Looking at a low-mileage 2005 that would work better for some home remodelling, painting, and door restoration projects I do. Planning to get back at it full-time, eventually. but I was hoping I could use it part-time for Uber, possibly till the end of the year. Anyone understand the way their 15 year vehicle age requirement works (UberX in Florida is 15)? Is it based off rolled off the assembly line date or model year till December 31?


----------



## Daisey77 (Jan 13, 2016)

here2der said:


> Looking at a low-mileage 2005 that would work better for some home remodelling, painting, and door restoration projects I do. Planning to get back at it full-time, eventually. but I was hoping I could use it part-time for Uber, possibly till the end of the year. Anyone understand the way their 15 year vehicle age requirement works (UberX in Florida is 15)? Is it based off rolled off the assembly line date or model year till December 31?
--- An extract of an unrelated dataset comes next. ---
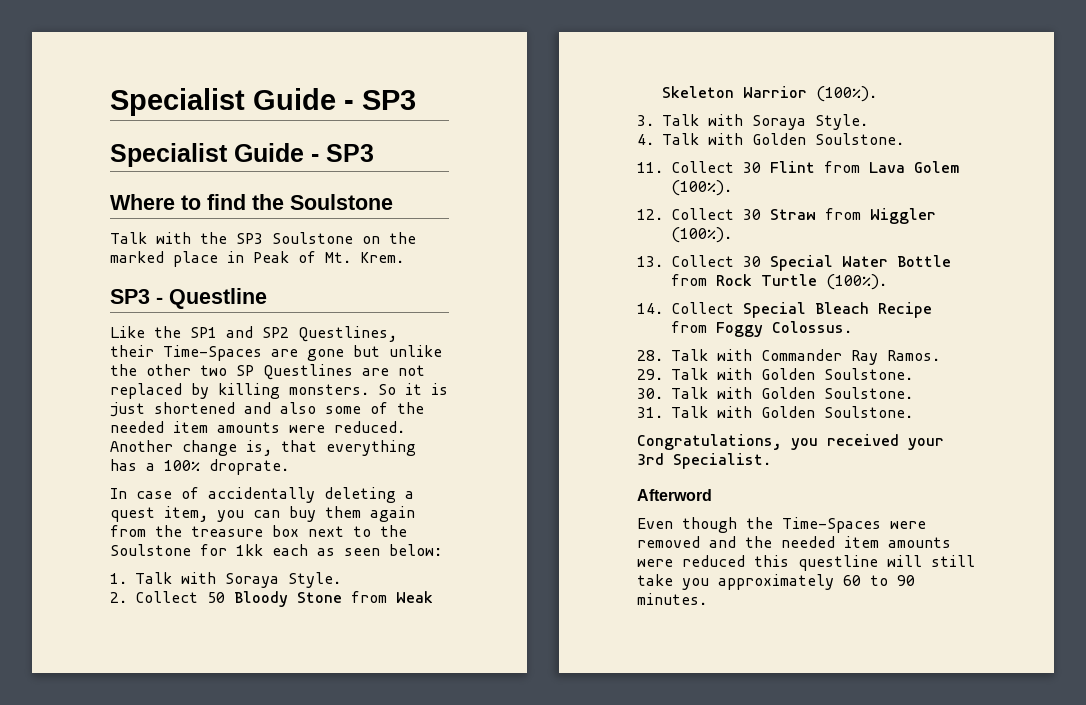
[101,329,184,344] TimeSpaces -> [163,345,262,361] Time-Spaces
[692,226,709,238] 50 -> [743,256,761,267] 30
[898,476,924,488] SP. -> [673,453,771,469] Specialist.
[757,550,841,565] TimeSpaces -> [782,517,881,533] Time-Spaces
I'm not in Florida but here in Colorado it is based off the model year till the end of December


----------



## PTB (Feb 3, 2015)

I think you get a two-month grace period to continue driving in 2021.
So like Feb 24, 2021 your 2005 vehicle will be OFF THE PLATFORM.

https://www.ridesharingdriver.com/uber-vehicle-transitioning-when-your-car-becomes-too-old-for-uber/


----------



## Brianod (Apr 12, 2017)

Here in CT it's a 12 year limit. That's a CT law, not a Uber limit for any networked transportation vehicle (Lyft or Uber). I have a 2011 Prius that I can pick up passengers with until Jan 1, 2023. Then they would only allow me to deliver food after that until I get a newer vehicle.


----------



## PTB (Feb 3, 2015)

So next year, 2023, you can drive a 2008 Toyota Prius.
2023 minus 15 year old = 2008


----------



## Daisey77 (Jan 13, 2016)

PTB said:


> So next year, 2023, you can drive a 2008 Toyota Prius.
> 2023 minus 15 year old = 2008


I think the 2008 will age out at the end of this year


----------



## PTB (Feb 3, 2015)

Daisey77 said:


> I think the 2008 will age out at the end of this year







__





Loading…






www.uber.com





2007 qualifies now, 2022, per this website.


----------



## Daisey77 (Jan 13, 2016)

PTB said:


> __
> 
> 
> 
> ...


Sorry, you are correct. You'll be able to drive the '08 through the end of next year with the grace period into March of 2024


----------